I started to realize the impact COVID-19 was having when I returned from a week-long research trip to San Francisco on March 9. There was a tense atmosphere at the university and in Saskatoon. But it wasn’t until the university sent an email on March 16 stating the campus would be closed until further notice that it dawned on me what a huge impact this would have on universities, especially on research. Research and academic progress have come to a standstill, severely affecting the global transfer of knowledge.
My work investigates the mechanisms by which mercury exerts its toxic effects. That research depends on access to the lab and to a research facility on our campus which provides a special kind of light source called a synchrotron. I use this to investigate how mercury binds to selenium at the molecular level. So, my ability to complete my experimental work properly is at a halt, which has been stressful.
The same is true for many other graduate students. As president of the GSA, I received several emails from students after the announced shutdown expressing concerns and asking for help. The GSA then sent a letter on April 6 to senior administration requesting universal support for graduate students. They’ve implemented some of our requests and we continue to advocate on students’ behalf. We also approved the implementation of Empower Me, which delivers counselling and other mental-health supports remotely and is much needed by our students right now.
As an international student from Peru, it has been extremely difficult not to have my family close by. This experience has shown me how important it is for students to have some kind of close-knit family, community or other support system in place to help them through difficult circumstances.

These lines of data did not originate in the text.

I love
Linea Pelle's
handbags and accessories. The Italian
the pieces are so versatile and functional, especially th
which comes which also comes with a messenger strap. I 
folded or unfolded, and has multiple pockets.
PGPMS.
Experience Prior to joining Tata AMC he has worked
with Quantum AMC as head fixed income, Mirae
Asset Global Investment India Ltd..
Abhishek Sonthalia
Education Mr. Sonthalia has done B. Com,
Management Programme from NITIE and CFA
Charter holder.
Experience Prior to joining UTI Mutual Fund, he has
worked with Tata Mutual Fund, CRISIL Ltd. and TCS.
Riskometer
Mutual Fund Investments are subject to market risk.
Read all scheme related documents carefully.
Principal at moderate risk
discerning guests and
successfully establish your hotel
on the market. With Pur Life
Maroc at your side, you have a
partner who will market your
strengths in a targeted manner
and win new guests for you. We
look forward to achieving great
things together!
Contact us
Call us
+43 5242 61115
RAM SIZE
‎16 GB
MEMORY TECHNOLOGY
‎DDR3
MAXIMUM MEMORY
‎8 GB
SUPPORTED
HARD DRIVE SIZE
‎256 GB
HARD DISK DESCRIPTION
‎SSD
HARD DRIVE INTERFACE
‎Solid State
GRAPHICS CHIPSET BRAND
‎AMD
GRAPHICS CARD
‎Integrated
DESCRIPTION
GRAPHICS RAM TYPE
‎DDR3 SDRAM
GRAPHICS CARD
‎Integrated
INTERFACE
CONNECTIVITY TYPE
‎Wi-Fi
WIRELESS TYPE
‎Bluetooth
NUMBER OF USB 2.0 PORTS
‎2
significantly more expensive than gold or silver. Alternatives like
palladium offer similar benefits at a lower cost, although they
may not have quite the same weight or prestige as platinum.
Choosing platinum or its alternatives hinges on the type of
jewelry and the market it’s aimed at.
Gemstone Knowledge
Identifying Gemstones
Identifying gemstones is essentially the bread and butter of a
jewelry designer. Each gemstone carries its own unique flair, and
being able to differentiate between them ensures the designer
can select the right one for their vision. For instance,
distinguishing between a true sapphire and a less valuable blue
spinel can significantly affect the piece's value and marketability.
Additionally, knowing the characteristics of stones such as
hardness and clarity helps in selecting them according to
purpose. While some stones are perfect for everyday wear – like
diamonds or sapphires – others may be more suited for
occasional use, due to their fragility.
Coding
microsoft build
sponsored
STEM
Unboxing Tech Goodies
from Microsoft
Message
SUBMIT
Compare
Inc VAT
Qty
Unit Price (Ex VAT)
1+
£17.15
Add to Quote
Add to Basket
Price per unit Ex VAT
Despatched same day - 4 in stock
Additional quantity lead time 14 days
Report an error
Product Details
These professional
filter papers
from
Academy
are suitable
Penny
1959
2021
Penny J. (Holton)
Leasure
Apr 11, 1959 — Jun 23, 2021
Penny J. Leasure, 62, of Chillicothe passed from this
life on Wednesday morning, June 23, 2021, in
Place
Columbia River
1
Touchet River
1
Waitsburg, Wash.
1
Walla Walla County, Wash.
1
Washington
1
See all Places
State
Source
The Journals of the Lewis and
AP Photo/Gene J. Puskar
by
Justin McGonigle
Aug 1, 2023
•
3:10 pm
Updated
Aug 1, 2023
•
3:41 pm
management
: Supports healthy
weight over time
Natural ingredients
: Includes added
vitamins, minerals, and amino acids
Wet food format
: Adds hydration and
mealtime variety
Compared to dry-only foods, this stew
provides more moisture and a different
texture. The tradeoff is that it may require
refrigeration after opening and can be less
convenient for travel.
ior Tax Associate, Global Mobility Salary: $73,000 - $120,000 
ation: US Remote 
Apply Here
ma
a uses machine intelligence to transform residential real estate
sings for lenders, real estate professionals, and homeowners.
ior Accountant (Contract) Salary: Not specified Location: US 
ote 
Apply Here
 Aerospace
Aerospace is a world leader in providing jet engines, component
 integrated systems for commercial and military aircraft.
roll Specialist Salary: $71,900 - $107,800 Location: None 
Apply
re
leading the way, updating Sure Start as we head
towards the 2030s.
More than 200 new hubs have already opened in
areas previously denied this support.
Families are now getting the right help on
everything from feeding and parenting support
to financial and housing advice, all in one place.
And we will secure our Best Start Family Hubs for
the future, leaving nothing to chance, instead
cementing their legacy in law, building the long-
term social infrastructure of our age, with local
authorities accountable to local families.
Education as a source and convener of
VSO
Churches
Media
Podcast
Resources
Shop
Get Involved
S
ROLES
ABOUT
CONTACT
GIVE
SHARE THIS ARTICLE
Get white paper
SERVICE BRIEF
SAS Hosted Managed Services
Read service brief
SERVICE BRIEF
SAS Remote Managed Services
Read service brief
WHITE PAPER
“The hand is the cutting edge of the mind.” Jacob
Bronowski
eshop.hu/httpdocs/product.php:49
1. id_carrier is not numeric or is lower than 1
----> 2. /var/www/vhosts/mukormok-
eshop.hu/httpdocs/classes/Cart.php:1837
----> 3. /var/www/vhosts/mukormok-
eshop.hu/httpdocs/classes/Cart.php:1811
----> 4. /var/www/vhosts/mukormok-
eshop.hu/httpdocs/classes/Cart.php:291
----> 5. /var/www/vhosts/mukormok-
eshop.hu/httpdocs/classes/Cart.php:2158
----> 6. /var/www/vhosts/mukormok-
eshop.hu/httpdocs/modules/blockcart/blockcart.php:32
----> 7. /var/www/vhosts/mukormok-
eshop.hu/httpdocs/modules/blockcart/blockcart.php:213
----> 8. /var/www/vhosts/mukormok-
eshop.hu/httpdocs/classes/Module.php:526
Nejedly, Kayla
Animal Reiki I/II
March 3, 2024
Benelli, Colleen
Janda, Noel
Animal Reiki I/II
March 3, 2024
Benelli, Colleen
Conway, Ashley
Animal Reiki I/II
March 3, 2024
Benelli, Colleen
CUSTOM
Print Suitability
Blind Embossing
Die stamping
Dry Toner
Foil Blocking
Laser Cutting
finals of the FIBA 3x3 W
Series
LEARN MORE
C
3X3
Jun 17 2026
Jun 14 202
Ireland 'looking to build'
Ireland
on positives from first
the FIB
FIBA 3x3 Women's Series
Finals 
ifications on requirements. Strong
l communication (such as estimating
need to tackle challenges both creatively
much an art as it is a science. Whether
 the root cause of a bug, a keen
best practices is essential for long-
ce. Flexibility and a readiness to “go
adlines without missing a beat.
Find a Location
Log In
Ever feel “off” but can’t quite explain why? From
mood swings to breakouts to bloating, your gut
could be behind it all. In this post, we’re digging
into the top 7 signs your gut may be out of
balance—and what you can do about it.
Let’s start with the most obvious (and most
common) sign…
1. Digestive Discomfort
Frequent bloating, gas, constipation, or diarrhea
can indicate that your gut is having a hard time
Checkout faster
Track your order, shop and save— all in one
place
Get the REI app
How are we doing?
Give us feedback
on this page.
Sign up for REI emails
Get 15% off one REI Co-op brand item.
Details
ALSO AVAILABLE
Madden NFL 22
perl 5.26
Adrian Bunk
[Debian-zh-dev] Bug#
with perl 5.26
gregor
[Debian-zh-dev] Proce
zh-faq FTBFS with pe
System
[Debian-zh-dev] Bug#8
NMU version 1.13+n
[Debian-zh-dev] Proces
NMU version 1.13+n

UTSC students who were in China and our recruitment teams alerted us in late December about the outbreak in Wuhan and what it might mean for their plans. We were also in contact with partner schools of our Green Path student recruitment program in China, and with other Canadian postsecondary institutions, while considering the advice of Canadian governments, public health authorities, as well as our own public health experts. That allowed us to anticipate the impact on our activities and plan for them.
In the new year, when it became obvious that a major crisis was in the offing, we activated emergency and crisis response protocols that have been in place for about a decade. Around mid-January, the university formed an incident leadership team of senior leaders who oversaw pre-planning for operations at U of T’s three campuses, including ours. At a campus level, we had an emergency response team that guided planning for academic and business continuity, crisis management and the implementation of health, safety and research protocols.
In the March crisis phase, we focused on supporting students and faculty to finish the term. A tremendous effort was required, with many individuals and teams working around the clock. This included moving about 6,000 courses online between March 13 and 16, across U of T. We provided access to internet resources for students who did not have them. We arranged for residence students to return home and facilitated the well-being of those who could not leave. We also instituted an emergency student support fund to assist with urgent student needs. Our health and wellness centre ramped up its services, including medical and counselling supports.
I have seen first-hand the value of preparation, long before a crisis occurs. Our emergency and crisis preparedness framework meant our actions were thoughtful, even in extreme circumstances.